A colleague suggested using a Snowflake Stage, which I had never heard of before. The basic documentation on stages explains how to create them. Essentially it’s a loading area for ingesting structured data that is not in your database.

In my case I have a CSV uploaded to S3 with the data I want to join on. So I need to load that into a stage and then I can join against it.

So we create a stage:

CREATE STAGE my_stage URL='s3://mybucket/mypath'

There are a million other params you can pass in to tweak the behavior of said stage, see more on that here. But that’s all it takes to create a very basic stage. Depending on how your database and AWS integrations are set up you probably need to add some permissions. This will be different for every setup so I’ll spare you the gory details of what I did here (it was mostly Terraform and pinging our data-platform team for help). But assuming you’ve created the stage and your database role has permissions to read from it, you are now in business!

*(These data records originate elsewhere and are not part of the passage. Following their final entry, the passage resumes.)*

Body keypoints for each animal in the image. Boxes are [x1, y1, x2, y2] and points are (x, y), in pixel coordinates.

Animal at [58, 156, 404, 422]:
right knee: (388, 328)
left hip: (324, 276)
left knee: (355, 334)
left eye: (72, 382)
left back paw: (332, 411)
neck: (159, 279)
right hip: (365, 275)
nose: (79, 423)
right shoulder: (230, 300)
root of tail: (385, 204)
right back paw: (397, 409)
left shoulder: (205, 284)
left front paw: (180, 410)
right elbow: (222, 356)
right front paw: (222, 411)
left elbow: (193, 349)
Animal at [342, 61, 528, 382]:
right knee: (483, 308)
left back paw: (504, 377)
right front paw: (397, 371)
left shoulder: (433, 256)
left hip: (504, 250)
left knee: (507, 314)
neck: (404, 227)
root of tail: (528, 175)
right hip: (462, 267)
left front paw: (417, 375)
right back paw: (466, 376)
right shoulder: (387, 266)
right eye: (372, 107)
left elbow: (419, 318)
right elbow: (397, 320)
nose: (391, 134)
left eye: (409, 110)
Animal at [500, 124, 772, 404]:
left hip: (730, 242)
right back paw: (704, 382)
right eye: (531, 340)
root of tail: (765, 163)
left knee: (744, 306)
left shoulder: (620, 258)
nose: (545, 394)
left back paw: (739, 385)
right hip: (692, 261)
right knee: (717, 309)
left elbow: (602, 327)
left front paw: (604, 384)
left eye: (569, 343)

Say you have a file in your S3 storage: mybucket/mypath/data.csv. It’s now as simple as:

SELECT $1, $2 FROM @my_stage/data.csv

Snowflake doesn’t know that the header of your CSV is its column names (if you’re not using a headerless CSV, which is a whole other thing) which is why we have to use positional arguments. However, we can fix that by importing the CSV into a temporary (or permanent, depending on our use case) table:

CREATE TEMP TABLE mytemptable (ZIP number);

Lets now say our zip code list is a one-column CSV:

COPY INTO mytemptable @my_stage/data.csv;

SELECT First FROM mytable JOIN mytemptable ON mytemptable.ZIP = mytable.Zip_code;

As before, there are about a thousand different configurable options here. I especially like MATCH_BY_COLUMN_NAME, which, when paired with parse_header=TRUE, automagically determines the column names in your CSV (with headers) and inserts them into the table, even if the columns in the table are in a different order.

Note: MATCH_BY_COLUMN_NAME doesn’t get you a free pass to not create the temp table, if you want to select by column name. To dynamically create the temp table without knowing the headers in the CSV, that’s a separate post. Or see “Generate column description” in my resources below.

That said, I’ve now created a script that does everything I want to and selects the data I want from Snowflake, joining on my imported CSV! It’s still quite slow, taking a few minutes to run each time, but compared to the previous process, this is a huge improvement!

Resources:

*I realize this is a contrived example; believe me that my real-world use-case is more relevant.

**I learned in the process of writing this blog post that a JOIN is not always faster than an IN, and ‘real’ data scientists and database admins have dedicated many words to analyzing which query is faster under which circumstances. (Don’t forget that with most database languages you can run something like EXPLAIN PLAN before actually running the query to see how long it might take.)